Tak, ale w przestrzeni publicznej były wybory. My mieliśmy całe zajęcia o wyborach, a studenci mieli świetne spostrzeżenia po debacie. Polityka ich interesuje. Np. kwestia in vitro. Zakazy dotyczące tej metody są dla nich równoznaczne z zaglądaniem w czyjąś macicę. Że ktoś próbuje gmerać w moim życiu erotycznym, intymnym. Oni tego nie chcą i bardzo się tego boją. To jest pokolenie, które ceni sobie prywatność i nie chce, żeby politycy też tam zaglądali. A jeżeli chodzi o życie obyczajowe, to warto cofnąć się trzy lata wstecz. Mamy aferę z ACTA. Tysiące młodych ludzi protestujących na mrozie. Kto pisze jedyny tekst, który się sprawdził, który był rodzajem takiego proroctwa? Ten tekst jest na Pudelku. Był jedynym, który określił co się tak naprawdę dzieje i którzy politycy powinni przeczytać 1000 razy. On był emocjonalny, można go było skrócić, ale to było doskonałe proroctwo tego, co jest teraz. Że jest rozdźwięk pomiędzy tym co jest publiczne, a co naprawdę interesuje ludzi.
Oto, co według studentów dziennikarstwa, 1 rok, wiek 18- 22 lata, (wcale nie z rodzin milionerów, raczej średnia krajowa, bardzo uważają, ile i na co wydają, część już pracuje) było najważniejszym wydarzeniem w 2015 roku. Kolejno: Wybory Prezydenckie; Zawirowanie wokół in vitro; Kukiz jako zjawisko; taśmy Stonogi; wypowiedź dyrektora FBI na temat Polski w kontekście II Wojny Światowej. Wojnę na Ukrainie wskazały tylko dwie osoby.
I ci studenci również zdają sobie z tego sprawę?

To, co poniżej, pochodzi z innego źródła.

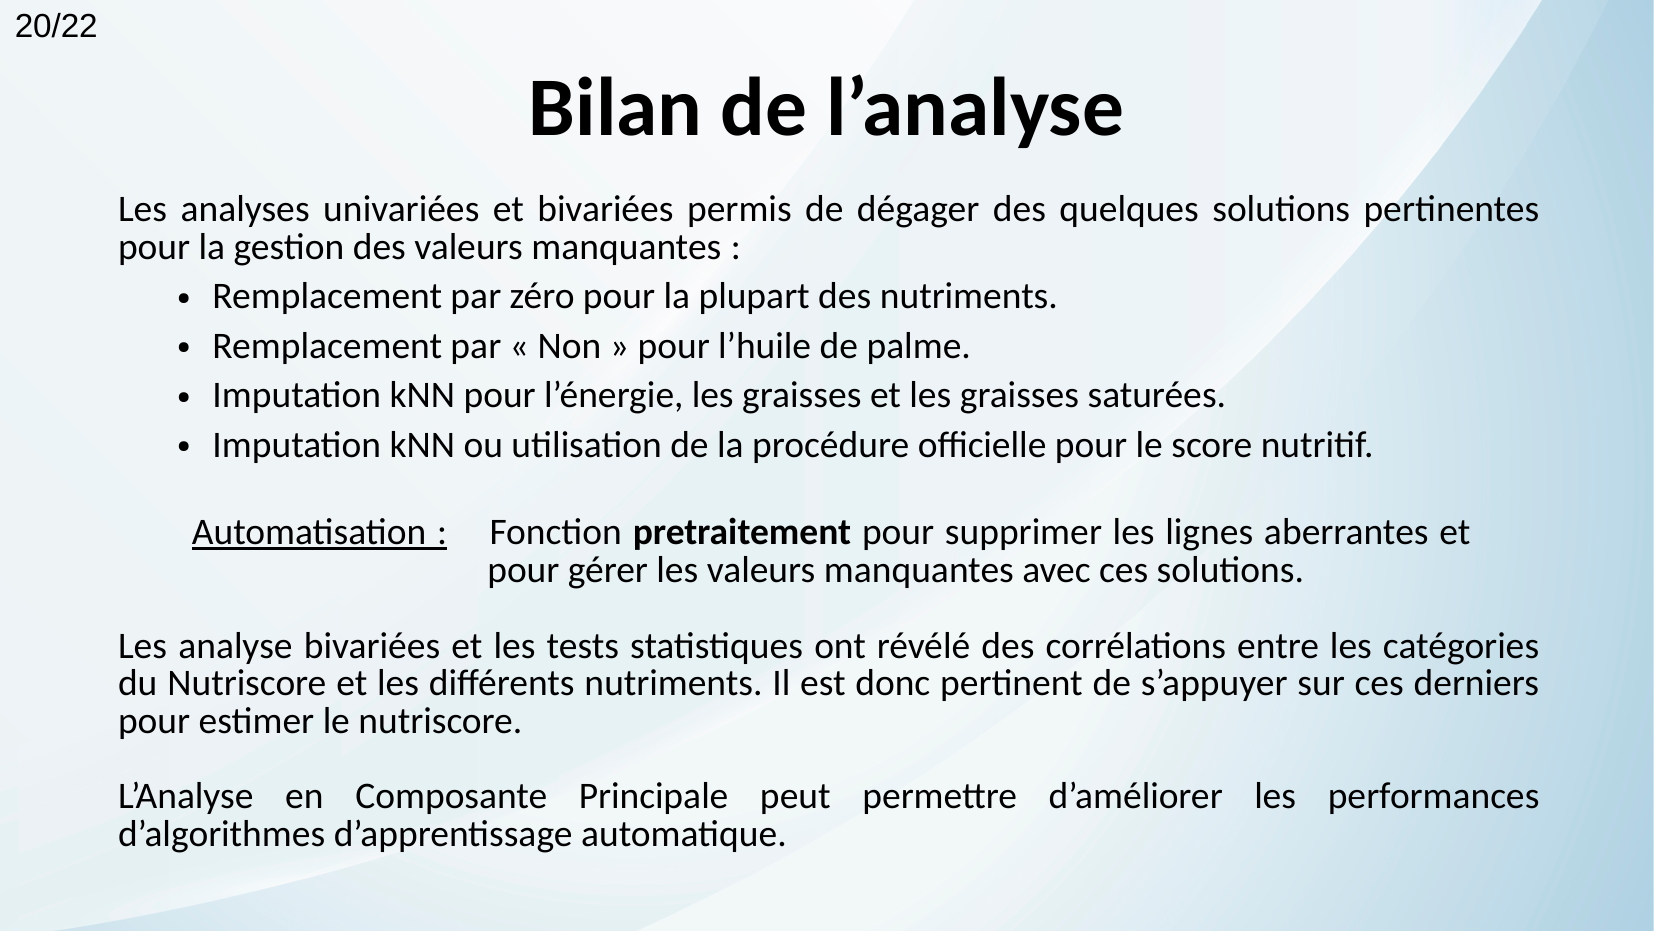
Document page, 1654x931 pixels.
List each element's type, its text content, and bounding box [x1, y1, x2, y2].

Co oglądają, poza programami informacyjnymi? Po pierwsze oglądają to na player.pl albo ipla.tv. Telewizor włącza się po wejściu do domu i sobie gra. Jest jak członek rodziny, ale nikt nie ma pojęcia, co leci, kto to prowadzi i o co w tym chodzi. Szum w tle. Nic więcej. Programy telewizyjne oglądają w necie. Są to: Kuba Wojewódzki, Kobieta na krańcu świata, Galileo, Wiem, co jem, Boso przez świat, serial "Prawo Agaty" i co dla mnie miłe, Magiel Towarzyski. Otwarci na świat, są na bieżąco ze wszystkimi najnowszymi produkcjami serialowymi, głównie z USA. Polski serial to dla nich synonim obciachu i śmierci w kartonach.
Zapytałam ich więc o ich zdaniem o najsztuczniejsze gwiazdy w polskim szołbiznesie. Każdy miał podać co najmniej trzy nazwiska, z kolejnych kategorii, z jakimś uzasadnieniem. Oto pierwsza trójka najsztuczniejszych: wygrywa Małgorzata Rozenek ("kto to w ogóle jest?"), na drugim: Ewa Chodakowska (przy jednoczesnym podkreślaniu bliskiego związku z fankami i tu cytat: "co trzecia kobieta ma w domu jej książkę, która jest do d..y") ex equo z Anną Muchą (bo jest wszędzie, "nic nie potrafi i kiedyś była inną osobą"), a na trzecim: Natalia Siwiec ex equo z Edytą Górniak ("czy pani widziała ich stare zdjęcia?").
Zapytałam ich też o najważniejsze, ich zdaniem, postacie polskiego życia publicznego. O ludzi, którzy są dla nich wzorami do naśladowania, są mądrzy i wpływowi. Byłam ciekawa, bo podobno to pokolenie nie chce wzorów. Naprawdę?
Oto lista nazwisk, które pojawiały się najczęściej na liście tych, którzy są wzorami, mają, według młodych, realny wpływ na świat: Janusz Gajos (za dorobek, bo rodzice lubią), Krystyna Janda (podkreślają jej zaangażowanie w teatr, choć wiem, że raczej nie znają jej filmów, ale kiedy kazałam na zaliczenie zobaczyć obowiązkowo "Człowieka z marmuru" byli pod jej ogromnym wrażeniem), Agata Kulesza ( bo jest naturalna, szczera, jest sobą, "Ida", z której pisali recenzję, wzbudziła w grupie ogromne dyskusje), Magdalena Różczka (bo zero skandali, jest naturalna, nie sprzedaje się), Maja Ostaszewska (zero skandali, mądre wywiady, obrona praw zwierząt), Jerzy Owsiak (bo pomaga innym i znosi ataki na siebie) i Dorota Wellman (bo to fajna, odważna babka, nie sprzedaje się, inteligentna, z dystansem do siebie).